Autumn was from Gygax's departure from TSR until the company began to collapse (1996-97?) - The game had matured, there was a lot of activity, it looked like D&D was more popular than ever, and TSR's financial success seemed to be at its height...but there were signs that the end had already begun. The sheer excitement that accompanied the game at its beginning was now gone. People still loved the game, but many left gaming or turned to other games. TSR produced a massive amount of material to draw in new and lapsed gamers, and even non-gamers with the fiction lines (which, as we may remember, was one of the big causes of TSR's collapse). They couldn't keep up that kind of output, and the foundations of the company were being eroded out from under it.

Winter came suddenly. Products stopped shipping, most notably Dragon magazine. TSR was effectively dead now, frozen in place.

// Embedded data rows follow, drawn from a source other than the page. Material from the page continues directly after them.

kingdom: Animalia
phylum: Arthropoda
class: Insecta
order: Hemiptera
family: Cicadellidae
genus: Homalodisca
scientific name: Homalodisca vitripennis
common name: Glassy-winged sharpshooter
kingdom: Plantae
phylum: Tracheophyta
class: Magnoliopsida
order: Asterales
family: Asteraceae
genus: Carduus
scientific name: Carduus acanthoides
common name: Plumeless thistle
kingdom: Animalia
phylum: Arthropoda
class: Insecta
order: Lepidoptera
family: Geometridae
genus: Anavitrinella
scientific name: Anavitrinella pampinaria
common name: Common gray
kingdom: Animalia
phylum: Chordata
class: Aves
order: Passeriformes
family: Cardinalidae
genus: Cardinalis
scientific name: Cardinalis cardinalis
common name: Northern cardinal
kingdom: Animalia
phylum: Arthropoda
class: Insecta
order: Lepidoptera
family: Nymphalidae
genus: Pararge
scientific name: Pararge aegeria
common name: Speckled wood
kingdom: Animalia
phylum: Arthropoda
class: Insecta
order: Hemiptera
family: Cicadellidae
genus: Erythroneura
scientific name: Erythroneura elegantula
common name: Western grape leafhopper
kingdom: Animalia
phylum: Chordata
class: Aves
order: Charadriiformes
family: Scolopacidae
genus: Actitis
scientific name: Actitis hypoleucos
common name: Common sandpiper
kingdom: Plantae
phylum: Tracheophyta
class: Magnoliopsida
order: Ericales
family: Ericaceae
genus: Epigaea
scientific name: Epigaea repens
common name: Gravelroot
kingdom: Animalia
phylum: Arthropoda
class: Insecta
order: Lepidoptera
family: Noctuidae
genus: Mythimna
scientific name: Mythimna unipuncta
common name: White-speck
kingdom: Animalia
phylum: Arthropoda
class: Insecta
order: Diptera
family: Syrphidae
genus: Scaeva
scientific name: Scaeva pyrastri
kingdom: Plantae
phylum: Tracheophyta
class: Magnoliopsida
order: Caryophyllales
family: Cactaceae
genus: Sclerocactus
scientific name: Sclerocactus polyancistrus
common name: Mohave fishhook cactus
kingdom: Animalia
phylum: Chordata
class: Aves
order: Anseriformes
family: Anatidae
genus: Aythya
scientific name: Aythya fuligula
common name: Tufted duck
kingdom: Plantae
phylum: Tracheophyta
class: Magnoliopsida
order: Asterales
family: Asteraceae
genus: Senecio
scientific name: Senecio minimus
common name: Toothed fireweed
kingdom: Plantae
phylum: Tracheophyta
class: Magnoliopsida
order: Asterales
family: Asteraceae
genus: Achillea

The cycle seems to have repeated again, maybe a couple of times. Spring came again just as quickly, with WotC buying TSR and the "Countdown to 3e" articles in a revivified Dragon. Summer came with the release of the 3e PHB. A new Autumn started with 3.5. In my own opinion, I'd say WotC managed to skip Winter and start a new Spring with 4e, though it's been a pretty stormy Spring, and Summer has shown no signs of coming anytime soon.

Eh, but what do I know?
 

AllisterH

First Post
Seven of them!

HR1: Vikings Campaign Sourcebook
HR2: Charlemagne's Paladins Campaign Sourcebook
HR3: Celts Campaign Sourcebook
HR4: A Mighty Fortress Campaign Sourcebook
HR5: The Glory of Rome Campaign Sourcebook
HR6: Age of Heroes Campaign Sourcebook
HR7: The Crusades Campaign Sourcebook

If you only have six, then you're missing one :angel:

You know...I totally ignored these but I've heard great things about them from the people who actually bought them....

That said, one of my friends who did buy one said that the comparable GURPS sourcebook would be a better choice if you were given a choice...not that the green books were bad or anything..just tha the GURPS books were better...

BTW, what era is Age of Heroes supposed to represent and does't A might Fortress overlap with Age of Charlemage and The Crusades?